__Assignment__
Keep the lines exact and the pictures out as you repeat the following listing.

—————

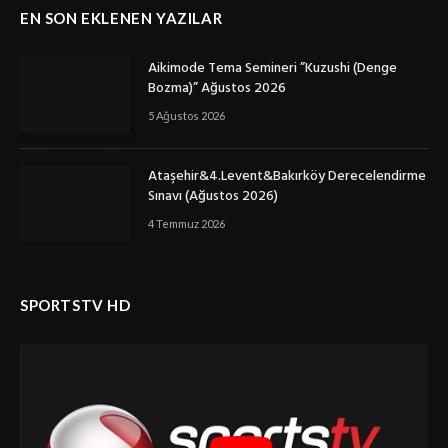
EN SON EKLENEN YAZILAR
Aikimode Tema Semineri ”Kuzushi (Denge
Bozma)” Ağustos 2026
5 Ağustos 2026
Ataşehir&4.Levent&Bakırköy Derecelendirme
Sınavı (Ağustos 2026)
4 Temmuz 2026
SPORTSTV HD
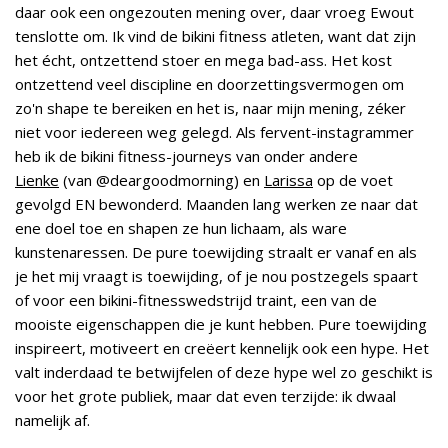
daar ook een ongezouten mening over, daar vroeg Ewout
tenslotte om. Ik vind de bikini fitness atleten, want dat zijn
het écht, ontzettend stoer en mega bad-ass. Het kost
ontzettend veel discipline en doorzettingsvermogen om
zo'n shape te bereiken en het is, naar mijn mening, zéker
niet voor iedereen weg gelegd. Als fervent-instagrammer
heb ik de bikini fitness-journeys van onder andere
Lienke
(van @deargoodmorning) en
Larissa
op de voet
gevolgd EN bewonderd. Maanden lang werken ze naar dat
ene doel toe en shapen ze hun lichaam, als ware
kunstenaressen. De pure toewijding straalt er vanaf en als
je het mij vraagt is toewijding, of je nou postzegels spaart
of voor een bikini-fitnesswedstrijd traint, een van de
mooiste eigenschappen die je kunt hebben. Pure toewijding
inspireert, motiveert en creëert kennelijk ook een hype. Het
valt inderdaad te betwijfelen of deze hype wel zo geschikt is
voor het grote publiek, maar dat even terzijde: ik dwaal
namelijk af.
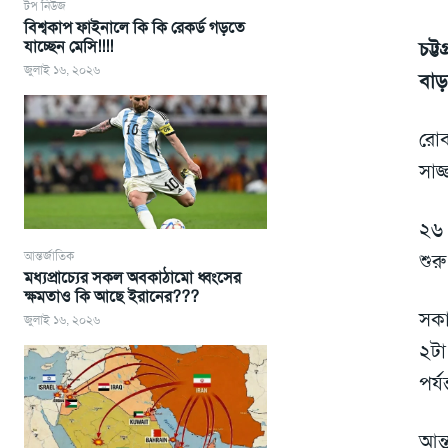
টপ নিউজ
বিশ্বকাপ ফাইনালে কি কি রেকর্ড গড়তে
যাচ্ছেন মেসি!!!!
চট্
জুলাই ১৬, ২০২৬
বা
রোব
সাজ
২৬ 
আন্তর্জাতিক
শুর
মধ্যপ্রাচ্যের সকল অবকাঠামো ধ্বংসের
ক্ষমতাও কি আছে ইরানের???
সকা
জুলাই ১৬, ২০২৬
২টা
পর্য
আন্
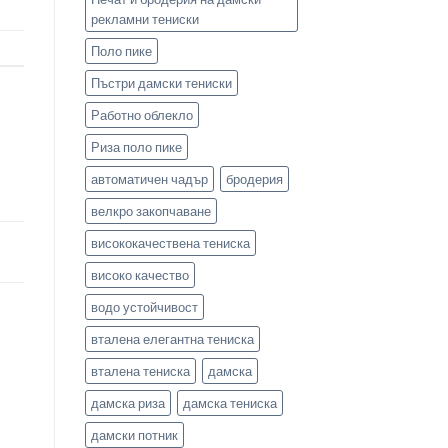
рекламни тениски
Поло пике
Пъстри дамски тениски
Работно облекло
Риза поло пике
автоматичен чадър
бродерия
велкро закопчаване
висококачествена тениска
високо качество
водо устойчивост
вталена елегантна тениска
вталена тениска
дамска
дамска риза
дамска тениска
дамски потник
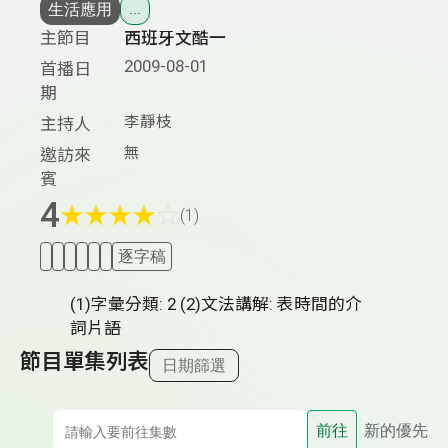
生活應用
...
主節目
西班牙文酷一
2009-08-01
首播日
期
李靜枝
主持人
無
邀訪來
賓
4
★
★
★
★
☆
(1)
逐字稿
(1)字彙分類: 2 (2)文法講解: 表時間的介
詞片語
節目單集列表
日期篩選
前往
新的優先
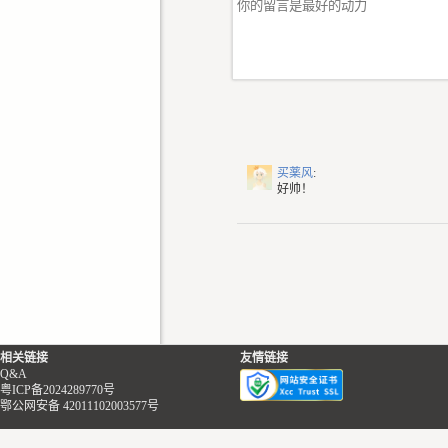
买薬风
:
好帅！
相关链接
友情链接
Q&A
粤ICP备2024289770号
鄂公网安备 42011102003577号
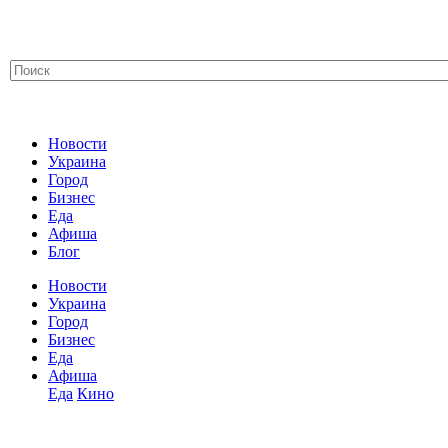
Новости
Украина
Город
Бизнес
Еда
Афиша
Блог
Новости
Украина
Город
Бизнес
Еда
Афиша
Еда
Кино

—————

__Task output__
EN SON EKLENEN YAZILAR
Aikimode Tema Semineri ”Kuzushi (Denge
Bozma)” Ağustos 2026
5 Ağustos 2026
Ataşehir&4.Levent&Bakırköy Derecelendirme
Sınavı (Ağustos 2026)
4 Temmuz 2026
SPORTSTV HD
daar ook een ongezouten mening over, daar vroeg Ewout
tenslotte om. Ik vind de bikini fitness atleten, want dat zijn
het écht, ontzettend stoer en mega bad-ass. Het kost
ontzettend veel discipline en doorzettingsvermogen om
zo'n shape te bereiken en het is, naar mijn mening, zéker
niet voor iedereen weg gelegd. Als fervent-instagrammer
heb ik de bikini fitness-journeys van onder andere
Lienke
(van @deargoodmorning) en
Larissa
op de voet
gevolgd EN bewonderd. Maanden lang werken ze naar dat
ene doel toe en shapen ze hun lichaam, als ware
kunstenaressen. De pure toewijding straalt er vanaf en als
je het mij vraagt is toewijding, of je nou postzegels spaart
of voor een bikini-fitnesswedstrijd traint, een van de
mooiste eigenschappen die je kunt hebben. Pure toewijding
inspireert, motiveert en creëert kennelijk ook een hype. Het
valt inderdaad te betwijfelen of deze hype wel zo geschikt is
voor het grote publiek, maar dat even terzijde: ik dwaal
namelijk af.
টপ নিউজ
বিশ্বকাপ ফাইনালে কি কি রেকর্ড গড়তে
যাচ্ছেন মেসি!!!!
চট্
জুলাই ১৬, ২০২৬
বা
রোব
সাজ
২৬ 
আন্তর্জাতিক
শুর
মধ্যপ্রাচ্যের সকল অবকাঠামো ধ্বংসের
ক্ষমতাও কি আছে ইরানের???
সকা
জুলাই ১৬, ২০২৬
২টা
পর্য
আন্
рекламни тениски
Поло пике
Пъстри дамски тениски
Работно облекло
Риза поло пике
автоматичен чадър
бродерия
велкро закопчаване
висококачествена тениска
високо качество
водо устойчивост
вталена елегантна тениска
вталена тениска
дамска
дамска риза
дамска тениска
дамски потник
生活應用
...
主節目
西班牙文酷一
2009-08-01
首播日
期
李靜枝
主持人
無
邀訪來
賓
4
★
★
★
★
☆
(1)
逐字稿
(1)字彙分類: 2 (2)文法講解: 表時間的介
詞片語
節目單集列表
日期篩選
前往
新的優先
买薬风
:
好帅！
相关链接
友情链接
Q&A
粤ICP备2024289770号
鄂公网安备 42011102003577号
Новости
Украина
Город
Бизнес
Еда
Афиша
Блог
Новости
Украина
Город
Бизнес
Еда
Афиша
Еда
Кино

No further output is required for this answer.